La sœur de Jeziel recevait ces explications avec une profonde surprise.
Alors tu m'abandonneras comme ça, complètement ? - a-t-elle demandé en larmes.
Tu ne seras pas abandonnée - a-t-il murmuré inflexible -, tu as tes amis sur la route de Joppé.
Mais, après tout, pourquoi haïs-tu ainsi mon frère ? Il a toujours été bon. À Corinthe, il n'a jamais offensé personne.
Il était prédicateur de ce maudit charpentier de Nazareth - a-t-il répondu contrarié et dur - ; de plus, il s'est humilié devant la ville entière.
Affligée par la sévérité de ses réponses, Abigail s'est finalement tue. Quel pouvoir avait donc ce Nazaréen pour attirer tant de dévouement et provoquer tant de haine ? Jusque là, elle ne s'était pas intéressée à la personne du célèbre charpentier qui était mort sur la croix comme un malfaiteur ; mais son frère lui avait dit avoir trouvé en lui le Messie. Pour séduire un cœur cristallin comme celui de Jeziel, le Christ ne pouvait pas être un homme vulgaire. Elle se souvint de son frère dans le passé et se disait que face à la révolte paternelle, il avait réussi à se maintenir au-dessus des liens de sang eux-mêmes pour éclairer avec amour son géniteur. S'il avait eu la force d'analyser les actes paternels avec discernement, il fallait que ce Jésus soit très grand pour qu'il
Jeziel ne pouvait se tromper. Connaissant sa nature depuis tout petit, il n'était pas possible qu'il se soit laissé leurrer dans ses convictions religieuses. Maintenant, elle se sentait attirée par ce Jésus inconnu et haï injustement. Il avait appris à son frère à estimer ses bourreaux eux-mêmes. Que ne réservait-il pas alors à son cœur assoiffé d'affection et de paix ? Les derniers mots de Jeziel exerçaient sur elle une influence profonde.

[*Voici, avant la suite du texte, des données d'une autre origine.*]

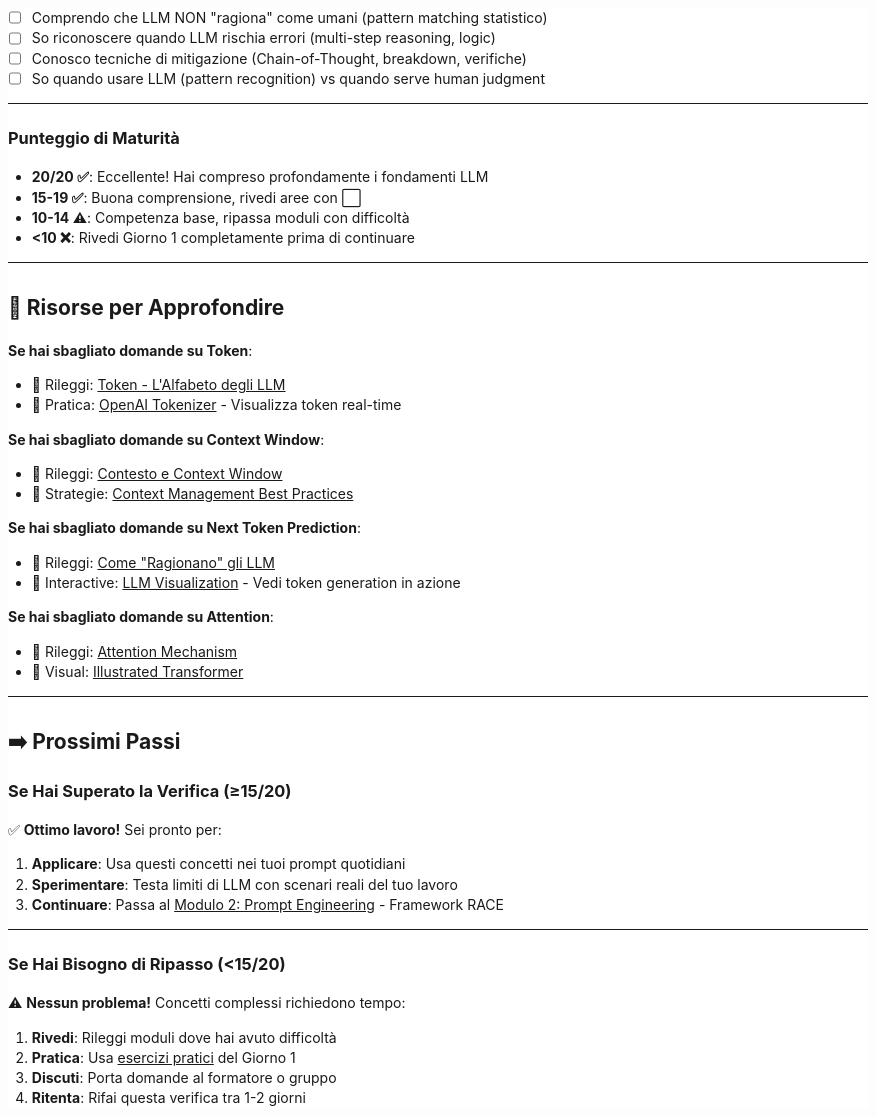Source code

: - [ ] Comprendo che LLM NON "ragiona" come umani (pattern matching statistico)
- [ ] So riconoscere quando LLM rischia errori (multi-step reasoning, logic)
- [ ] Conosco tecniche di mitigazione (Chain-of-Thought, breakdown, verifiche)
- [ ] So quando usare LLM (pattern recognition) vs quando serve human judgment

---

### Punteggio di Maturità

- **20/20 ✅**: Eccellente! Hai compreso profondamente i fondamenti LLM
- **15-19 ✅**: Buona comprensione, rivedi aree con ⬜
- **10-14 ⚠️**: Competenza base, ripassa moduli con difficoltà
- **&lt;10 ❌**: Rivedi Giorno 1 completamente prima di continuare

---

## 🔗 Risorse per Approfondire

**Se hai sbagliato domande su Token**:
- 📖 Rileggi: [Token - L'Alfabeto degli LLM](token)
- 🔧 Pratica: [OpenAI Tokenizer](https://platform.openai.com/tokenizer) - Visualizza token real-time

**Se hai sbagliato domande su Context Window**:
- 📖 Rileggi: [Contesto e Context Window](contesto)
- 📖 Strategie: [Context Management Best Practices](contesto#strategie-di-gestione-context)

**Se hai sbagliato domande su Next Token Prediction**:
- 📖 Rileggi: [Come "Ragionano" gli LLM](ragionamento)
- 🔧 Interactive: [LLM Visualization](https://bbycroft.net/llm) - Vedi token generation in azione

**Se hai sbagliato domande su Attention**:
- 📖 Rileggi: [Attention Mechanism](ragionamento#attention-mechanism-concetto-base)
- 📖 Visual: [Illustrated Transformer](https://jalammar.github.io/illustrated-transformer/)

---

## ➡️ Prossimi Passi

### Se Hai Superato la Verifica (≥15/20)

✅ **Ottimo lavoro!** Sei pronto per:

1. **Applicare**: Usa questi concetti nei tuoi prompt quotidiani
2. **Sperimentare**: Testa limiti di LLM con scenari reali del tuo lavoro
3. **Continuare**: Passa al [Modulo 2: Prompt Engineering](../prompt-engineering-teoria/) - Framework RACE

---

### Se Hai Bisogno di Ripasso (&lt;15/20)

⚠️ **Nessun problema!** Concetti complessi richiedono tempo:

1. **Rivedi**: Rileggi moduli dove hai avuto difficoltà
2. **Pratica**: Usa [esercizi pratici](../esercizi-pratici/) del Giorno 1
3. **Discuti**: Porta domande al formatore o gruppo
4. **Ritenta**: Rifai questa verifica tra 1-2 giorni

Plongée dans de profondes cogitations, elle a remarqué que Saûl avait ouvert la porte et avait appelé quelques assistants qui se précipitèrent pour exécuter ses ordres. En quelques minutes les restes d'Etienne étaient retirés, tandis que de nombreux amis extrêmement loquaces et satisfaits entouraient le jeune couple.
Qu'est-ce que c'est que ça - a demandé l'un d'eux à Abigail -, en observant sa tunique tachée de sang.
Le condamné était Israélite - l'a interrompu le jeune tarsien, désireux d'anticiper toutes explications - et, comme tel, nous l'avons soutenu à l'heure extrême.
Un regard plus sévère a laissé entendre à la jeune fille combien elle devait contenir ses émotions, bien loin et au-delà de toute vérité.
Peu après, le vieux Gamaliel est arrivé, il demanda à son ex-disciple quelques minutes d'attention, en privé.
Saûl - a-t-il dit avec bonté -, je pense partir la semaine prochaine dans une région au- delà de Damas. Je vais retrouver mon frère et profiter de la nuit de la vieillesse pour méditer et me reposer l'esprit. J'en ai déjà informé le Sanhédrin et le Temple, et je crois que dans quelques jours tu seras effectivement en charge de ma fonction.
L'interpellé a fait un léger geste de remerciement dont la froideur déguisait mal l'abattement qui assaillait son âme.